Tuesday(2.6), How Long Will You Judge Unjustly?
 The Lord has endowed Israel’s leaders with authority to maintain justice in Israel (Ps. 72:1-7, 12-14). Israel’s kings were to exercise their authority in accordance with God’s will. The leaders’ central concern should be ensuring peace and justice in the land and caring for the socially disadvantaged. Only then shall the land and the entire people prosper. The king’s throne is strengthened by faithfulness to God, not by human power.


 Read Psalm 82. What happens when the leaders pervert justice and oppress the people they are tasked to protect?


 In Psalm 82, God declares His judgments upon Israel’s corrupt judges. The “gods” (Ps. 82:1, 6) are clearly neither pagan gods nor angels because they were never tasked with delivering justice to God’s people and so could not be judged for not fulfilling it. The charges listed in Psalm 82:2-4 echo the laws of the Torah, identifying the “gods” as Israel’s leaders (Deut. 1:16-18, Deut. 16:18-20, John 10:33-35). God questions the “sons of men” whether they judge justly, and their punish­ment is announced because they have been found unrighteous. The leaders totter in darkness without knowledge (Ps. 82:5) because they have abandoned God’s law, the light (Ps. 119:105).

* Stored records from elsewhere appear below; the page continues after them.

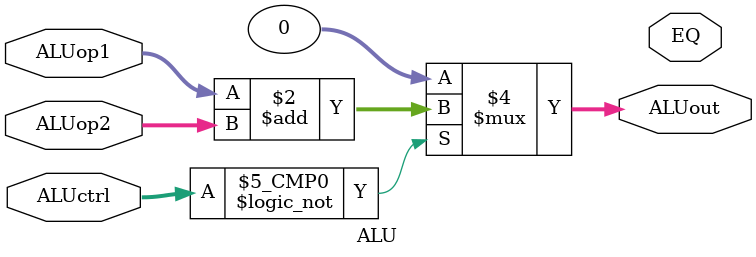
<source format=sv>
module ALU #(
    parameter   WIDTH = 32,
                aluctrlWIDTH = 3
) (
    input logic [WIDTH-1:0]         ALUop1,
    input logic [WIDTH-1:0]         ALUop2,
    input logic [aluctrlWIDTH-1:0]  ALUctrl,
    output logic                    EQ,
    output logic [WIDTH-1:0]        ALUout
);

    always_comb begin
        case (ALUctrl)
            3'b0: ALUout = ALUop1 + ALUop2;
            default: ALUout = {WIDTH{1'b0}};
        endcase
    end
    
endmodule

</source>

 The Scripture unswervingly upholds the view that the Lord is the only God. God shares His governance of the world with appointed human leaders as His representatives (Rom. 13:1). How often, however, have these human representatives, both in history and even now, perverted the responsibility that they have been given?


 Psalm 82 mockingly exposes the apostasy of some leaders who believed themselves to be “gods” above other people. Although God gave the authority and the privilege to the Israelite leaders to be called the “children of the Most High” and to represent Him, God renounces the wicked leaders. God reminds them that they are mortal and subject to the same moral laws as all people. No one is above God’s law (Ps. 82:6-8).


 God will judge the entire world; God’s people, too, shall give an account to God. Both the leaders and the people should emulate the example of the divine Judge and place their ultimate hope in Him.

 What kind of authority do you hold over others? How justly and fairly are you exercising that authority? Take heed.